Roxanne Williams (53:47) think and just want to express this. So obviously the cost of this is important, but I, from my perspective, I want because this will impact teammates probably in order to move this forward, I just want to make sure like I truly understand the process that we truly understand the turnaround times and the improvement that it will make. So that, that’s why I’m digging into some of these process pieces because it’s critical that this is important especially if it’s going or critical that it’s successful if it’s going to impact teammates for.

Josh Brunell (54:27) Sure. Yeah, yeah, I completely understand that. And, and one thing… I think we already put this together but I’ll resend it just in case like clear understanding of roles and responsibilities up front.

Roxanne Williams (54:41) I’ll.

Josh Brunell (54:42) say this, like, we work with organizations that are closer to like the 1,000 providers range and are operating on an even leaner model with medallion where it’s only one one… fte, like real full time administrator.
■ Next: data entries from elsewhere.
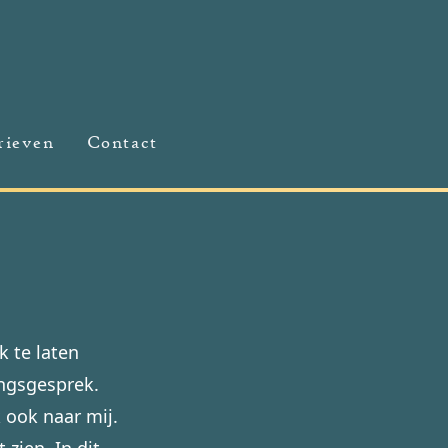
rieven
Contact
k te laten
ingsgesprek.
k ook naar mij.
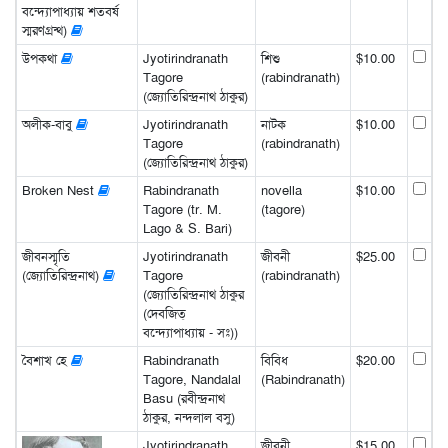
বন্দ্যোপাধ্যায় শতবর্ষ
স্মরণগ্রন্থ)
উপকথা
Jyotirindranath
শিশু
$10.00
Tagore
(rabindranath)
(জ্যোতিরিন্দ্রনাথ ঠাকুর)
অলীক-বাবু
Jyotirindranath
নাটক
$10.00
Tagore
(rabindranath)
(জ্যোতিরিন্দ্রনাথ ঠাকুর)
Broken Nest
Rabindranath
novella
$10.00
Tagore (tr. M.
(tagore)
Lago & S. Bari)
জীবনস্মৃতি
Jyotirindranath
জীবনী
$25.00
(জ্যোতিরিন্দ্রনাথ)
Tagore
(rabindranath)
(জ্যোতিরিন্দ্রনাথ ঠাকুর
(দেবজিত্‌
বন্দ্যোপাধ্যায় - সঃ))
বৈশাখ হে
Rabindranath
বিবিধ
$20.00
Tagore, Nandalal
(Rabindranath)
Basu (রবীন্দ্রনাথ
ঠাকুর, নন্দলাল বসু)
Jyotirindranath
জীবনী
$15.00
In this case, it would likely be Barbie and then in partnership with our team. And so, like if you’re thinking about like, you know, repurposing an individual on that team, like just know like that’s that, that’s a typical thing and a common benefit and use case that we see. So.
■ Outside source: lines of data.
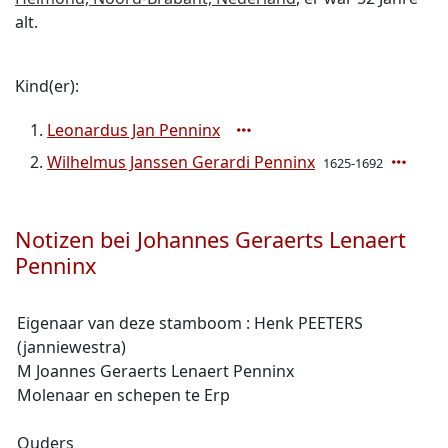
alt.
Kind(er):
Leonardus Jan Penninx
Wilhelmus Janssen Gerardi Penninx
1625-1692
Notizen bei Johannes Geraerts Lenaert
Penninx
Eigenaar van deze stamboom : Henk PEETERS
(janniewestra)
M Joannes Geraerts Lenaert Penninx
Molenaar en schepen te Erp
Ouders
Roxanne Williams (55:17) Yeah, absolutely. Okay.

Josh Brunell (55:21) Awesome. I will get you the updated dac later today, and then I should have the contract by tomorrow morning from our legal team. I’m just waiting it’s in their queue. So I’ll send that over. I’ll get started on the process to line up a reference call. Can we shoot maybe if not next week? But, the following week potentially to regroup, it sounds like you wanted a couple of weeks, John, just to kind of discuss internally,

John Pearl (55:52) Yeah.

John Pearl (55:59) Roxanne. I’ll defer to you. I can move my calendar around probably a little more easily than you.

Roxanne Williams (56:05) Yeah, I think either thirteenth fourteenth or fifteenth is good. I’m out on the sixteenth and seventeenth. So, yeah, that, would that’d be fine.

Josh Brunell (56:21) Okay. Sorry… Nicole, what of those three days?

Josh Brunell (56:28) What would be best? Probably Monday morning or I, I’m I know, we have some travel planned that week. So, I’m just trying to think, you’re muted by the way?

Nicole Campbell (56:39) So, sorry. Let’s set something Monday. We’re probably traveling both of us. So either Monday morning before 10, josh, or we can do Tuesday like.

Roxanne Williams (56:51) Afternoon… let’s.

Josh Brunell (56:54) do Tuesday afternoon? Okay. Would let’s see 11?

Roxanne Williams (56:58) 30? I’m good. Any time after one 30 on one 30 Central Time, so.

Josh Brunell (57:06) Okay. Let’s do one 30 central? Okay. Awesome. I’ll send that over. Perfect. Thanks, josh. Yeah, thanks for the feedback today, Roxanne and John. Yeah, we’re really excited. We’ll we’ll get some of the information you requested over and I’ll have a recap, in the contract over by tomorrow, and then, yeah, we’ll reconnect on the fourteenth. I’ll reach out obviously before then regarding the reference call as well. Once we get that one. Okay?

John Pearl (57:38) Sounds great. Great. Appreciate it very much James. Thank you.

Josh Brunell (57:41) Have a good afternoon. Thanks. Take care.